Все дни, остававшиеся до ближайшего семинара, я работала почти круглые сутки и не просто отшлифовала и подход, и саму концепцию, но отшлифовала до лоснящегося блеска как внешнюю поверхность, так и все отдельно вытащенные и потом обратно засунутые внутренние части.
Я далее подготовила плакаты — чего уж там мелочиться! К тому же все получилось совсем не просто, теория распадалась на десятки подтеорий, те в свою очередь — на десятки идей, идеи — на нюансы и так далее. Я была уверена в успехе, в том, что Марк не просто одобрит, а будет в восторге, что к нему вернется пусть даже не блеск голубых глаз, но хотя бы улыбка и что он перестанет комплексовать и саботажничать, а подключится теперь в полную свою мощь.
За полчаса до начала семинара я развесила плакаты по стенам, прямо на дурацкие рожи, даже не снимая их, и села за стол улыбающаяся, победно глядя на не совсем понимающего, хотя, видимо, догадывающегося Марка. Я говорила целый час, увлеченно, но основательно, не вдаваясь в мелочи, оставляя их на потом, на вопросы.
Марк слушал внимательно, потирая свою раздраженную от сбритой щетины щеку, но только первые двадцать-тридцать минут. Потом внимание его стало отвлекаться, я видела, взгляд рассеялся, и он в конце концов перебил меня на полуслове:
— Ну хорошо, — сказал он, — понятно, давай... Но теперь я перебила его.
— Ничего не понятно, — сказала я разочарованно, даже с обидой. — Все самое главное впереди, имей, пожалуйста, терпение дослушать.
Моя настойчивость явно раздражала его, впрочем, он был слишком вялым сегодня, чтобы ругаться, или не хотел все же окончательно портить моего триумфа.
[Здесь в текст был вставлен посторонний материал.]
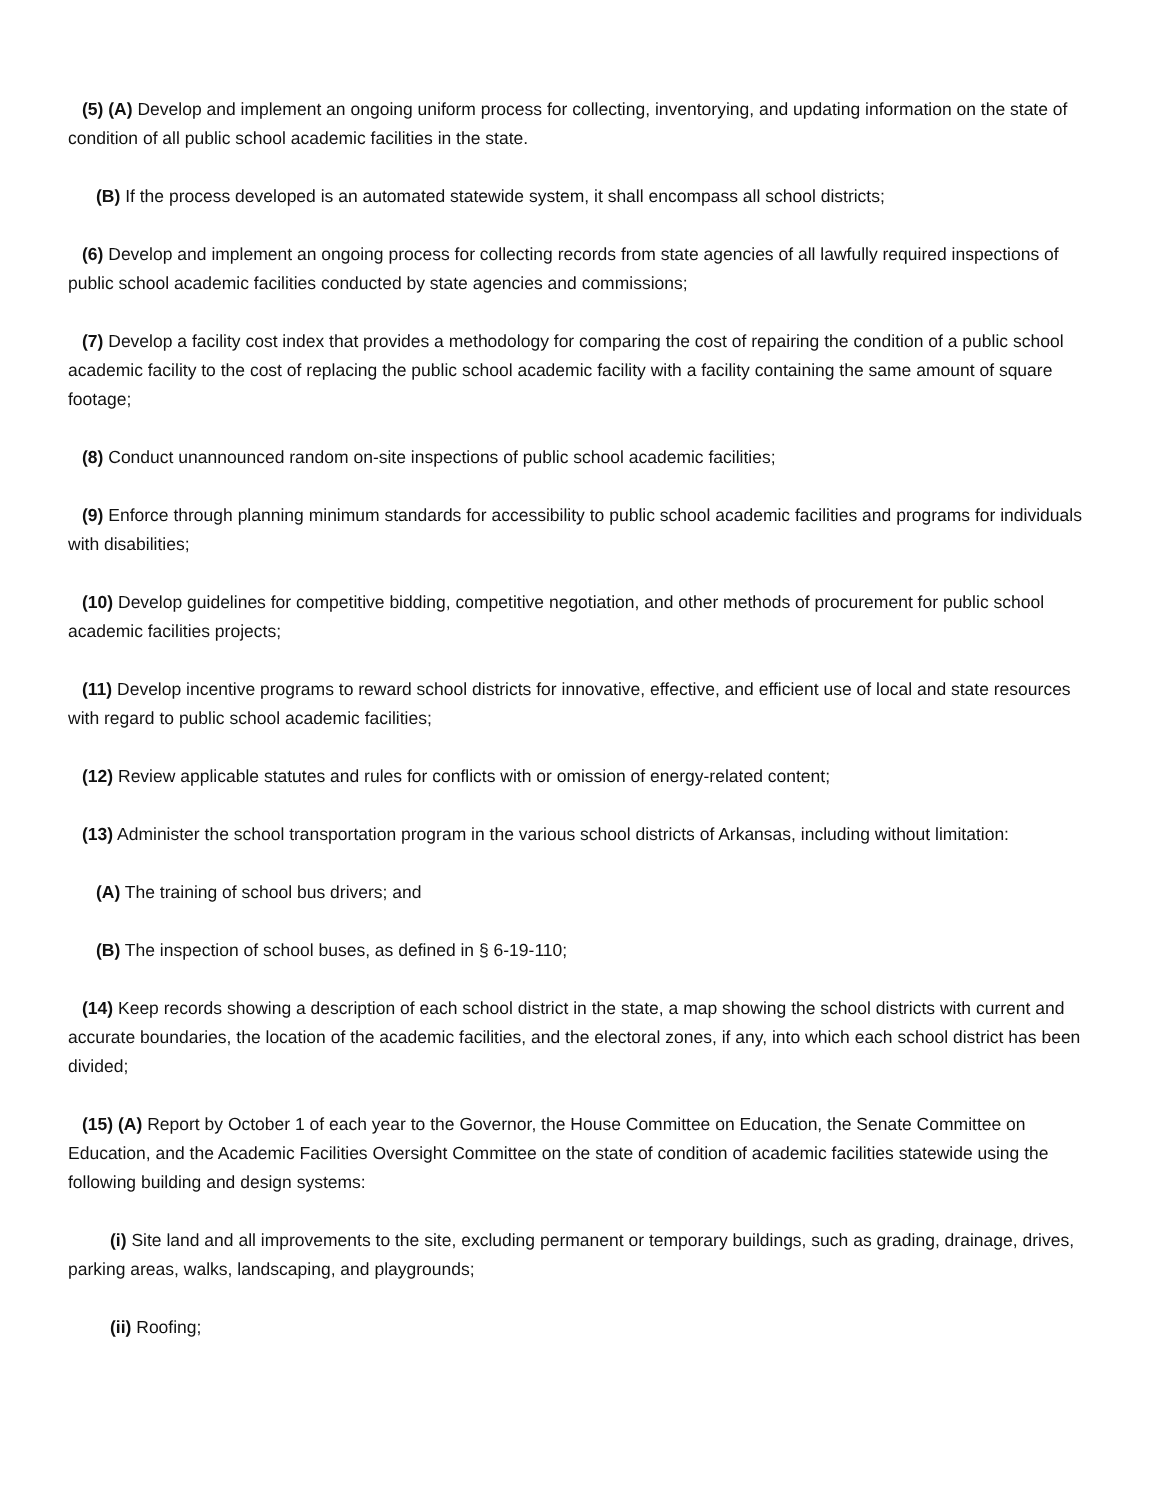(5) (A) Develop and implement an ongoing uniform process for collecting, inventorying, and updating information on the state of condition of all public school academic facilities in the state.
(B) If the process developed is an automated statewide system, it shall encompass all school districts;
(6) Develop and implement an ongoing process for collecting records from state agencies of all lawfully required inspections of public school academic facilities conducted by state agencies and commissions;
(7) Develop a facility cost index that provides a methodology for comparing the cost of repairing the condition of a public school academic facility to the cost of replacing the public school academic facility with a facility containing the same amount of square footage;
(8) Conduct unannounced random on-site inspections of public school academic facilities;
(9) Enforce through planning minimum standards for accessibility to public school academic facilities and programs for individuals with disabilities;
(10) Develop guidelines for competitive bidding, competitive negotiation, and other methods of procurement for public school academic facilities projects;
(11) Develop incentive programs to reward school districts for innovative, effective, and efficient use of local and state resources with regard to public school academic facilities;
(12) Review applicable statutes and rules for conflicts with or omission of energy-related content;
(13) Administer the school transportation program in the various school districts of Arkansas, including without limitation:
(A) The training of school bus drivers; and
(B) The inspection of school buses, as defined in § 6-19-110;
(14) Keep records showing a description of each school district in the state, a map showing the school districts with current and accurate boundaries, the location of the academic facilities, and the electoral zones, if any, into which each school district has been divided;
(15) (A) Report by October 1 of each year to the Governor, the House Committee on Education, the Senate Committee on Education, and the Academic Facilities Oversight Committee on the state of condition of academic facilities statewide using the following building and design systems:
(i) Site land and all improvements to the site, excluding permanent or temporary buildings, such as grading, drainage, drives, parking areas, walks, landscaping, and playgrounds;
(ii) Roofing;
— Я уже все понял, — повторил он лениво. — Но если ты настаиваешь, продолжай.
Я очень даже настаивала, всей душой настаивала. Я не могла позволить ему принизить своим безразличием мой успех, я знала, что сделала блестящую работу, и мне было все равно, как он отнесется к ней.
Поэтому я продолжала еще минут двадцать, и, хотя Марк все это время выглядел безучастным, я видела, что он все же слушает, и закончила на победной ноте.
Марк задал несколько вопросов, но я и здесь рассчитала точно, и он попал именно на те недосказанные мелочи, которые как раз и были оставлены для него. Поэтому ответы мои звучали более чем убедительно, и я чувствовала себя пускай на день, пускай совсем маленького царства, но королевой. Мы еще говорили с полчаса, и потом Марк все так же лениво (спасибо, что не злобно) сказал:
— Ну что же, наконец-то хоть что-то.
— Что ты имеешь в виду под «что-то»?
Я уже заранее почувствовала, что он скажет нечто подобное, но когда он наконец сказал, я была не просто раздосадована, я была возмущена.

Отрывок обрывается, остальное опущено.